Se vorrò dare un giudizio critico su un’opera letteraria che non sia impressionistico o estemporaneo, sentirò il bisogno di avere una buona conoscenza della letteratura filologica, biografica, critica che l’accompagna, ma non sarà necessario esaminare scrupolosamente tutti i documenti e quel giudizio non scaturirà direttamente da quei documenti.
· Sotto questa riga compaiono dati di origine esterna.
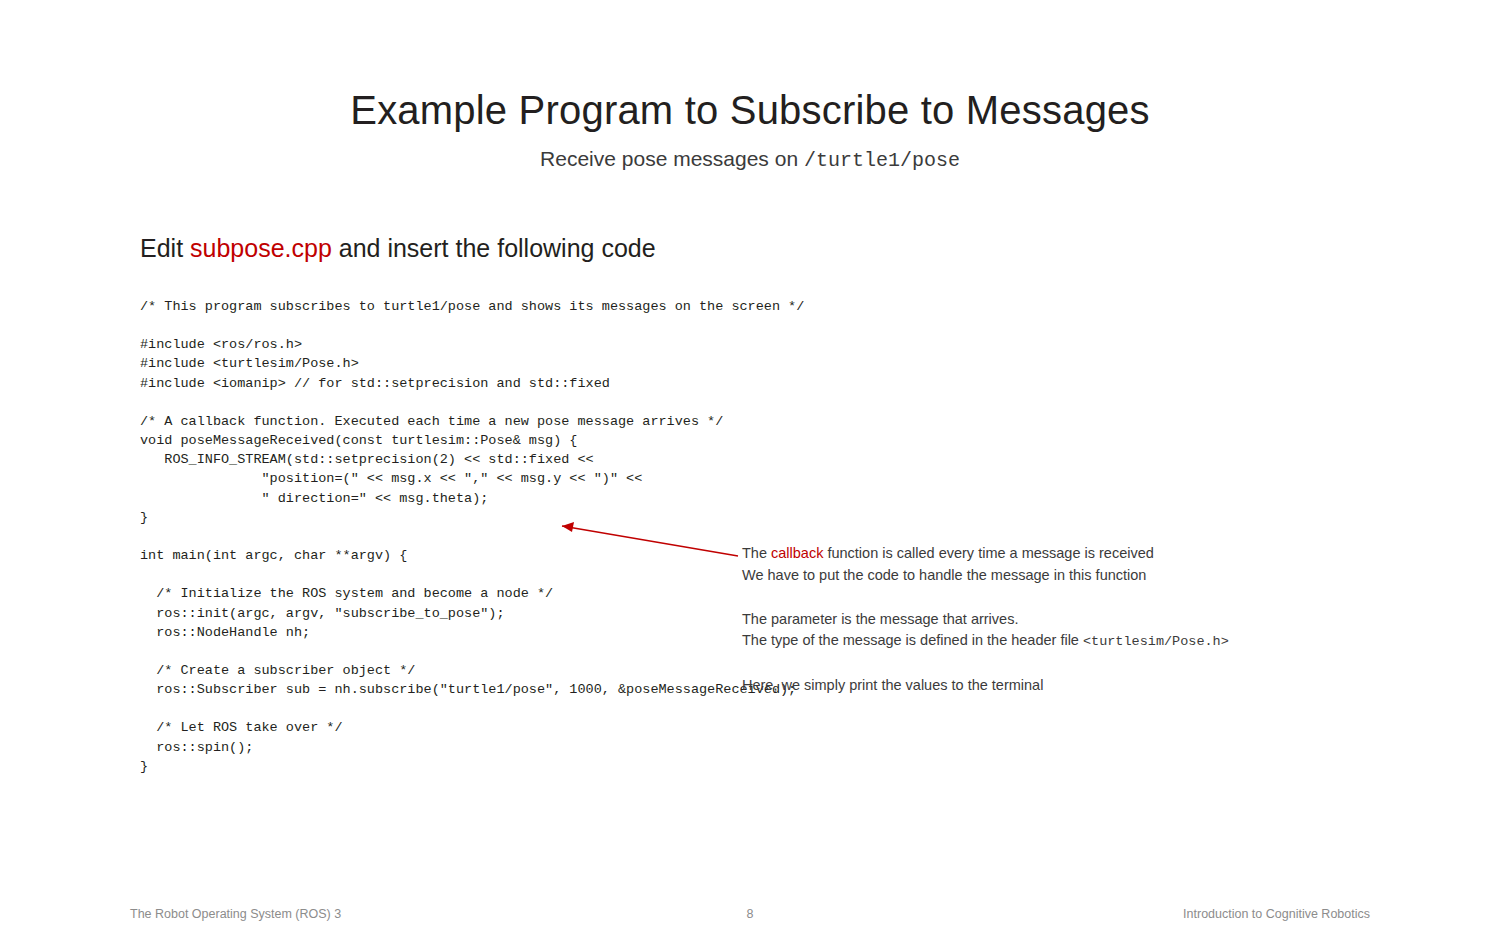Example Program to Subscribe to Messages
Receive pose messages on /turtle1/pose
Edit subpose.cpp and insert the following code
/* This program subscribes to turtle1/pose and shows its messages on the screen */

#include <ros/ros.h>
#include <turtlesim/Pose.h>
#include <iomanip> // for std::setprecision and std::fixed

/* A callback function. Executed each time a new pose message arrives */
void poseMessageReceived(const turtlesim::Pose& msg) {
   ROS_INFO_STREAM(std::setprecision(2) << std::fixed <<
               "position=(" << msg.x << "," << msg.y << ")" <<
               " direction=" << msg.theta);
}

int main(int argc, char **argv) {

  /* Initialize the ROS system and become a node */
  ros::init(argc, argv, "subscribe_to_pose");
  ros::NodeHandle nh;

  /* Create a subscriber object */
  ros::Subscriber sub = nh.subscribe("turtle1/pose", 1000, &poseMessageReceived);

  /* Let ROS take over */
  ros::spin();
}
The callback function is called every time a message is received
We have to put the code to handle the message in this function
The parameter is the message that arrives.
The type of the message is defined in the header file <turtlesim/Pose.h>
Here, we simply print the values to the terminal
The Robot Operating System (ROS) 3 8 Introduction to Cognitive Robotics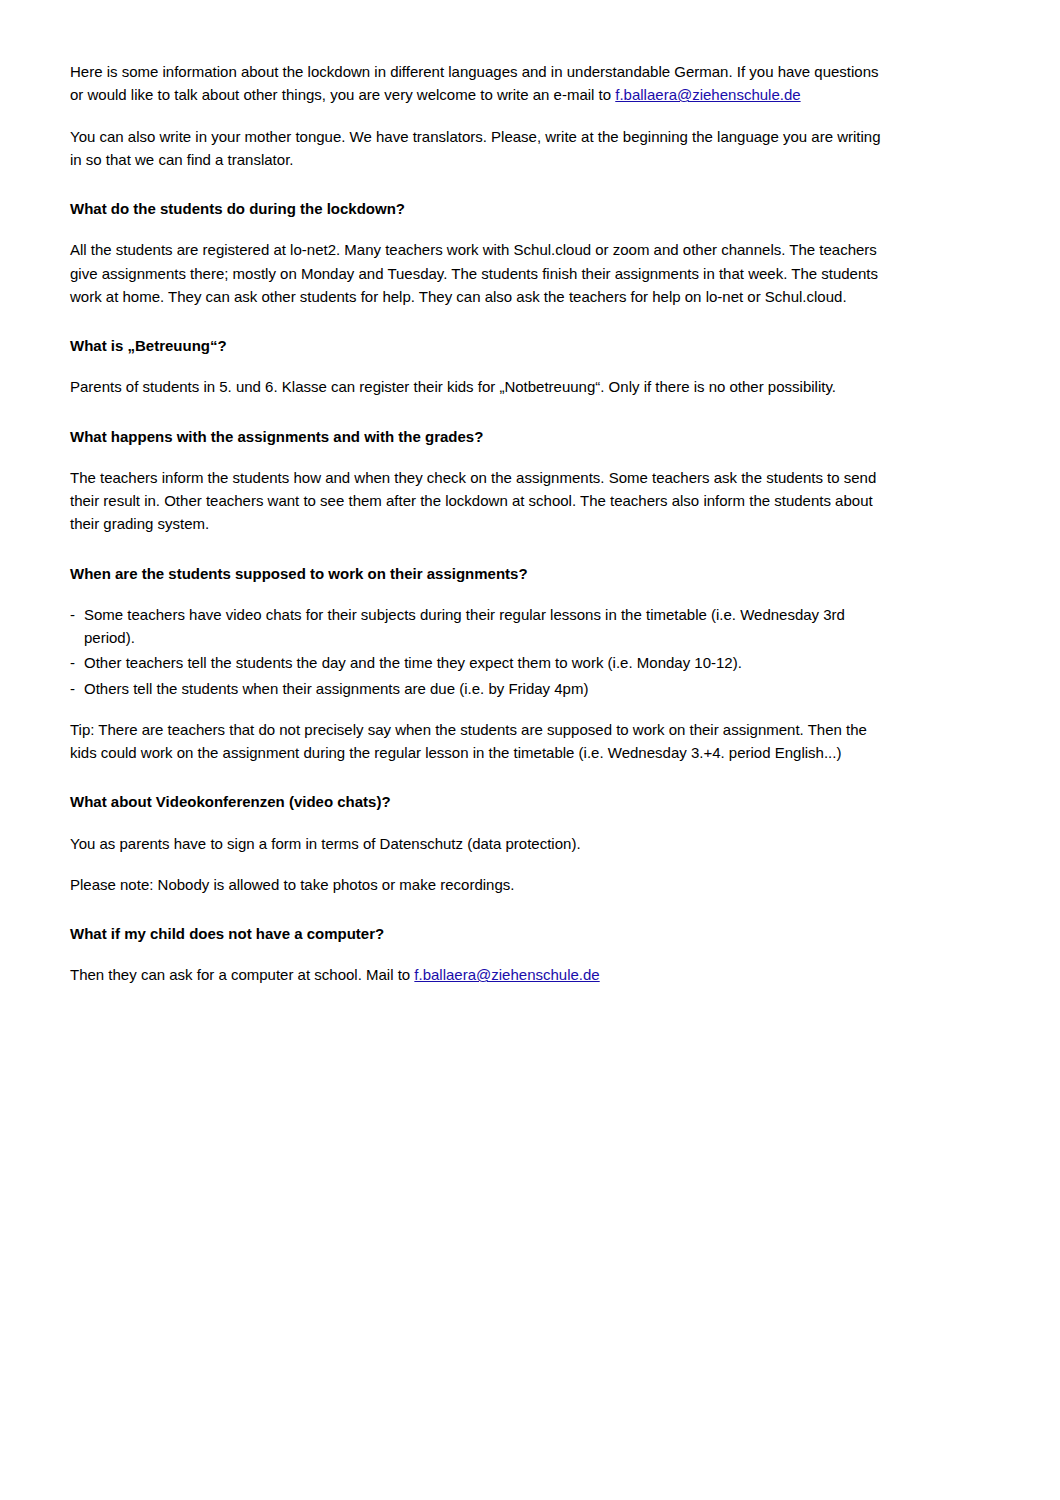Here is some information about the lockdown in different languages and in understandable German. If you have questions or would like to talk about other things, you are very welcome to write an e-mail to f.ballaera@ziehenschule.de
You can also write in your mother tongue. We have translators. Please, write at the beginning the language you are writing in so that we can find a translator.
What do the students do during the lockdown?
All the students are registered at lo-net2. Many teachers work with Schul.cloud or zoom and other channels. The teachers give assignments there; mostly on Monday and Tuesday. The students finish their assignments in that week. The students work at home. They can ask other students for help. They can also ask the teachers for help on lo-net or Schul.cloud.
What is „Betreuung“?
Parents of students in 5. und 6. Klasse can register their kids for „Notbetreuung“. Only if there is no other possibility.
What happens with the assignments and with the grades?
The teachers inform the students how and when they check on the assignments. Some teachers ask the students to send their result in. Other teachers want to see them after the lockdown at school. The teachers also inform the students about their grading system.
When are the students supposed to work on their assignments?
Some teachers have video chats for their subjects during their regular lessons in the timetable (i.e. Wednesday 3rd period).
Other teachers tell the students the day and the time they expect them to work (i.e. Monday 10-12).
Others tell the students when their assignments are due (i.e. by Friday 4pm)
Tip: There are teachers that do not precisely say when the students are supposed to work on their assignment. Then the kids could work on the assignment during the regular lesson in the timetable (i.e. Wednesday 3.+4. period English...)
What about Videokonferenzen (video chats)?
You as parents have to sign a form in terms of Datenschutz (data protection).
Please note: Nobody is allowed to take photos or make recordings.
What if my child does not have a computer?
Then they can ask for a computer at school. Mail to f.ballaera@ziehenschule.de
Un’indagine conoscitiva, che sia letteraria, scientifica o di varia umanità, non può risolversi in una verità oggettiva, perché i suoi risultati sono il frutto di una relazione tra oggetto e soggetto ed è sempre una relazione contingente, empirica, perché contingente ed empirico è il soggetto. Una migliore, meglio documentata e informata conoscenza dell’oggetto – testo letterario e annessi, scienza medica, Internet – è indispensabile alla formulazione di un giudizio argomentato e condivisibile. Ma tra conoscenza e giudizio si deve riconoscere una discontinuità, che è lo stesso soggetto contingente ed empirico a produrre e che, per altro, è modulata a seconda della natura dell’oggetto: la discontinuità del letterato rispetto alla letteratura è qualitativamente diversa da quella del medico rispetto alla scienza medica. Non tenere nel giusto conto la fallibilità e la ricchezza intuitiva del soggetto contingente induce l’illusione scientista che la conoscenza sia di per sé giudizio. Viceversa l’intervento del soggetto contingente ed empirico è sempre determinante e verifica sul piano pratico, sul piano, cioè, della condivisibilità, una conoscenza astratta che altrimenti non avrebbe alcun effetto.

In letteratura, è il testo stesso, a sua volta frutto di una relazione contingente ed empirica tra l’autore e le sue intenzioni, a sottrarsi alla compiuta oggettivazione. E tanto più lo si tratta come oggetto, tanto più lo si indaga con fare scientifico, tanto più si nasconde al suo indagatore. Il testo letterario non contiene nessuna Verità, nemmeno quella che l’autore intendeva metterci. La sola verità che può trasmetterci (provvisoria e revocabile come ogni verità umana) è contenuta nella relazione tra il testo e il lettore. No, nessun irrazionalismo spiritualistico, è che la massa di documenti e informazioni e la cultura generale del lettore è costantemente in gioco e contribuisce a formare il giudizio, che, però, non è deterministicamente prodotto dalle sue conoscenze più o meno specialistiche. Alla conoscenza oggettiva vanno amalgamate la sensibilità e la disponibilità all’ascolto del soggetto-lettore. Maggiore sarà la competenza specifica del lettore e maggiore sarà la sua capacità di dar conto ad altri lettori della sua sensibilità e disponibilità all’ascolto, senza le quali sul testo letterario non si può dire altro che esso stesso non abbia già detto.